Regularly observe the water trough during peak times, such as feeding or when animals are most active, to gauge if the current size meets the demand. Adjust the trough size accordingly if you notice signs of overcrowding or if some animals are consistently unable to access water. Striking the right balance in trough size ensures that your livestock stays well-hydrated, contributing to their overall health and productivity.

Liquid Fertiliser Tanks

How do I situate my liquid fertiliser tank safely?

  • All tanks must be more than 10m from a watercourse
  • Conduct an environmental risk assessment. 
  • A secondary containment may be necessary if in a high risk area
  • Site the fertiliser tank on a flat concrete base
  • Regularly inspect tank, pipework and fittings for damage or corrosion

Garden Compost Bins

What is composting?

Composting is the layering of organic waste to break down the organic material with the aid of microorganisms in the presence of oxygen. The end product is known as compost. 

What are the benefits of composting?

Compost is a valuable soil improver for your garden. Unlike simply adding mineral fertilisers, compost retains and impoves the soil fertility. Another benefit of composting at home is that it can reduce your household waste by up to 30%. Composting at home is a way of protecting the environment. Composting also saves money by saving on domestic waste charges, saves on the cost of a bio-waste container and saves on fertiliser because compost is very rich in nutrients. To view our full range of Compost Bins click on Garden Compost Bins

Where should I locate my compost bin?

When choosing a location, ensure your composter is easy access from the house and garden. You should be able to get to the compost bin easily with a wheelbarrow. Install the composter at least 0.5m away from your neighbours property. Your compost bin needs to be installed directly on the ground to allow the microorganisms to access the composter.You should fit grating on the base of your compost bin to protect against rodents.

A compost bin cannot be placed on concrete, stone or asphalt. It must be placed over the ground. Loosen the compressed ground before installing. The compost bin will work more effectively if you locate the composter in the sun or semi-shade under a tree or a hedge. This allows the heat of the sun to evaporate the water from it's contents but it must not dry out completely. Moisture is needed for the rotting process but not too much moisture. The compost bin should also be protected from the worst of the wind.

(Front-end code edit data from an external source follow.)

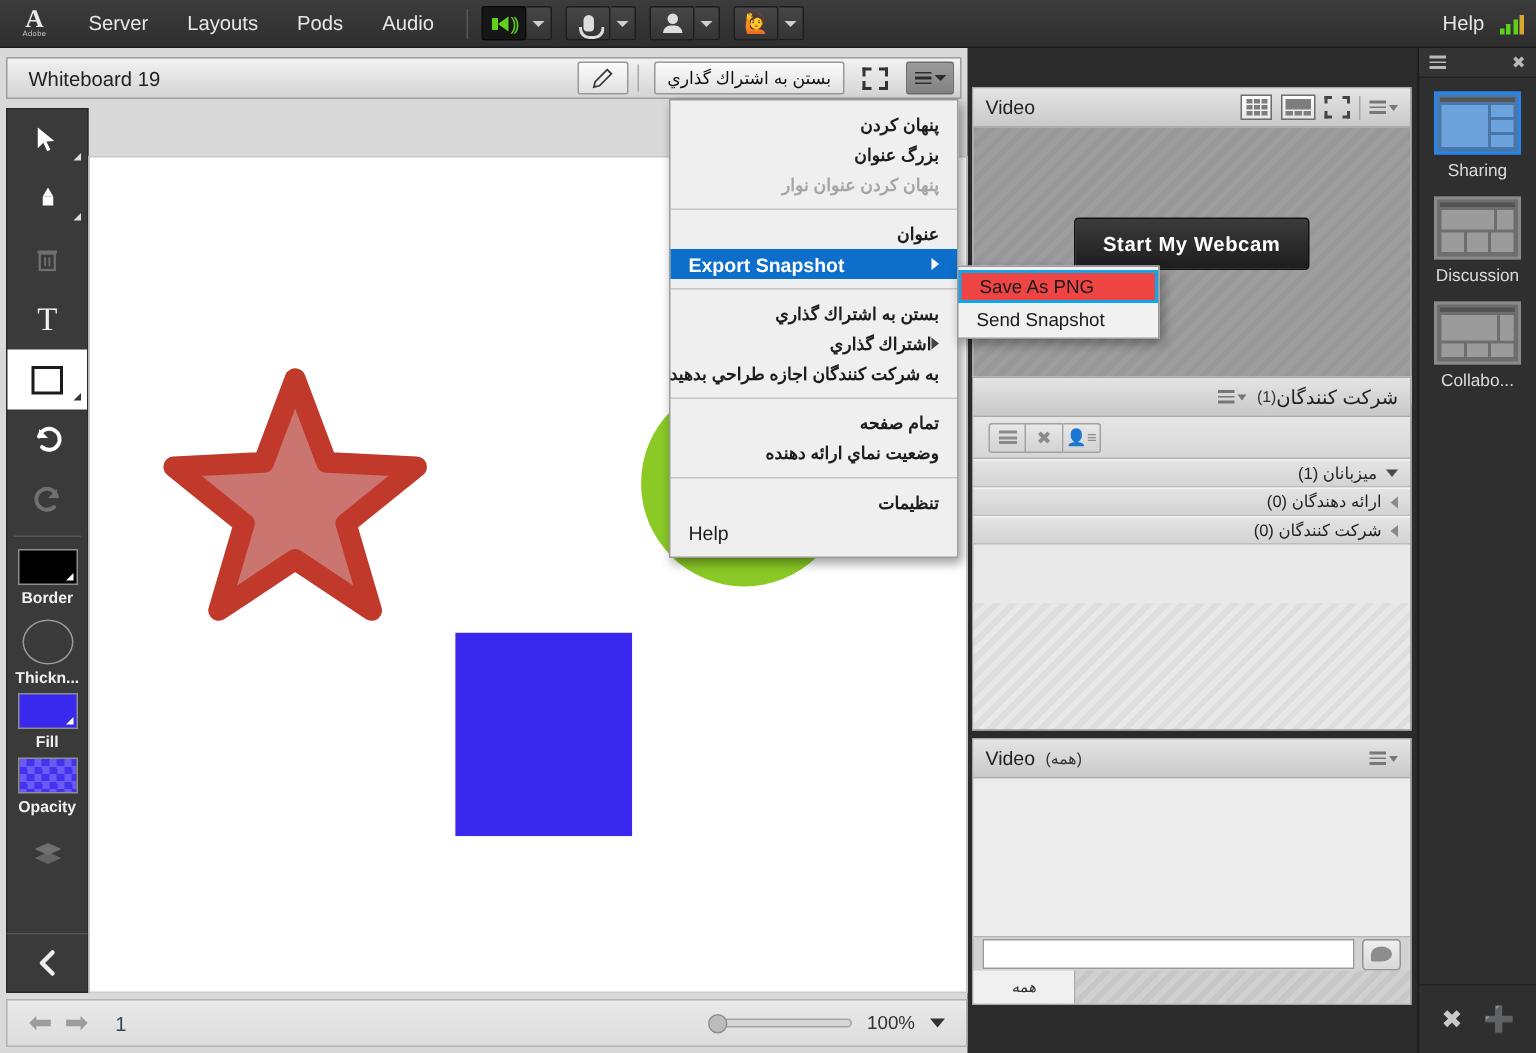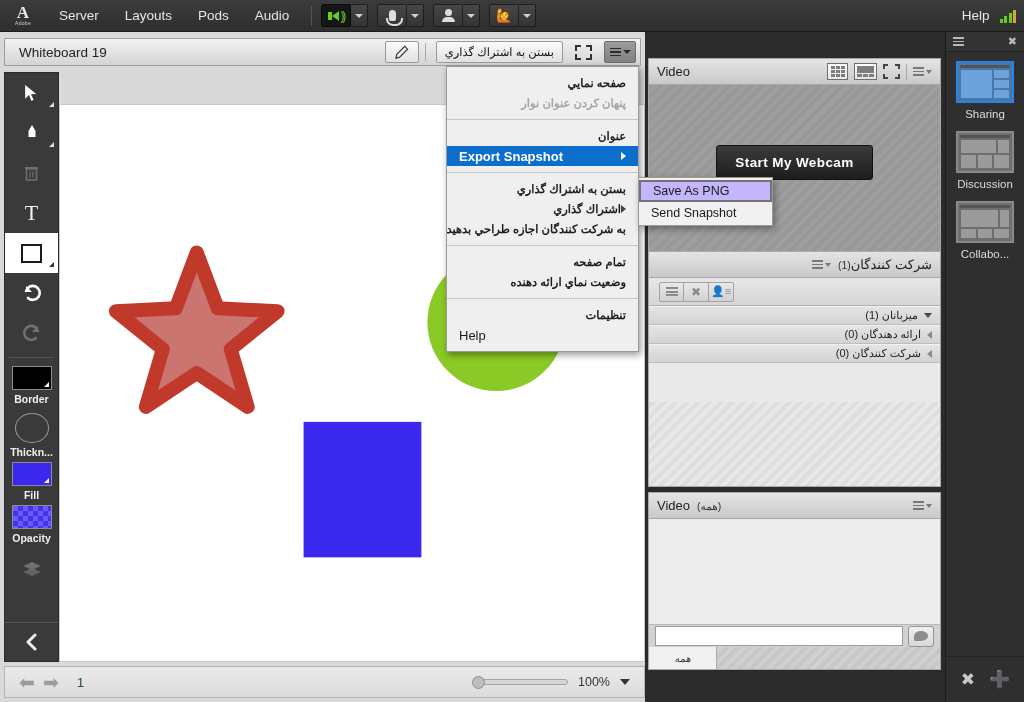--- a/index.html
+++ b/index.html
@@ -173,21 +173,21 @@
   .mrow.hl .sub-arrow{border-left-color:#fff;}
   .mrow.subparent{ justify-content:flex-start; }
   .mrow.subparent .sub-arrow{ margin-right:auto; margin-left:0;}
   .msep { height:1px; background:#c6c6c6; margin:6px 0; }
   #submenu {
     position:absolute; left:638px; top:177px; width:135px;
     background:#f1f1f1; border:1px solid #9b9b9b;
     box-shadow:2px 3px 7px rgba(0,0,0,.35); z-index:61; padding:2px 0;
   }
   .subrow{height:21px;display:flex;align-items:center;padding:0 12px;font-size:12.5px;color:#1a1a1a;}
-  .subrow.sel{border:2px solid #737373; height:22px; background:#c4b5fd;}
+  .subrow.sel{border:2px solid #0ea5e9; height:22px; background:#ef4444;}
 
   
   .pod { position:absolute; background:#d2d2d2; border:1px solid #a9a9a9; }
   .pod-head {
     height:26px; background:linear-gradient(#e4e4e4,#c9c9c9);
     border-bottom:1px solid #a9a9a9; display:flex; align-items:center; padding:0 8px;
   }
   .pod-title{ font-size:13px; color:#222; }
   .pod-sub{ font-size:10.5px; color:#333; margin-left:7px; }
   .pod-menu{ margin-left:auto; display:flex; align-items:center; gap:2px;}
@@ -513,21 +513,22 @@
         <div class="zslider">
             <div class="zknob"></div>
           </div>
         <span class="zoom-val">100%</span>
         <span class="zcaret"></span>
       </div>
     </div>
   </div>
 
   <div id="wbmenu">
-    <div class="mrow">صفحه نمايي</div>
+    <div class="mrow">پنهان كردن</div>
+    <div class="mrow">بزرگ عنوان</div>
     <div class="mrow dis">پنهان كردن عنوان نوار</div>
     <div class="msep"></div>
     <div class="mrow">عنوان</div>
     <div class="mrow hl">
       <span>Export Snapshot</span>
       <span class="sub-arrow"></span>
     </div>
     <div class="msep"></div>
     <div class="mrow">بستن به اشتراك گذاري</div>
     <div class="mrow subparent">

How do I start off the composter?

When first filling, use a bulky structured material like broken twigs as the bottom layer to allow air into the compost from below. This also allows excess water to drain off. Ensure a good mix of garden and kitchen waste in layers if possible. The better the compost is mixed, the easier it rots. Fill your compost bin slowly with organic waste produced on a daily basis. Wet materials should be mixed with dry one and coarse materials with fine ones. Be seslective in what you add to your compost bin.

Can you compost in the winter?

In order to compost properly in the winter, the dry leaves and shredded garden waste collected in the autumn should be added to the compost bin. The contents of the composter break down slower over the winter months but the process will continue as the microorganisms actively produce heat.

What waste can I put into my compost bin?

Fruit and vegetable waste, coffee grounds, tea leaves, crushed eggshells, pot plants, cut flowers, spent potting soil, lawn cuttings and leaves are all great for composting. 

Meat, fish, leftover food, bread, suasage, cheese rind, bones, diseased plants, coal or charcoal ash, cigarettes, hoover bags, litter, medicines and nutshells should NOT be put into your compost bin.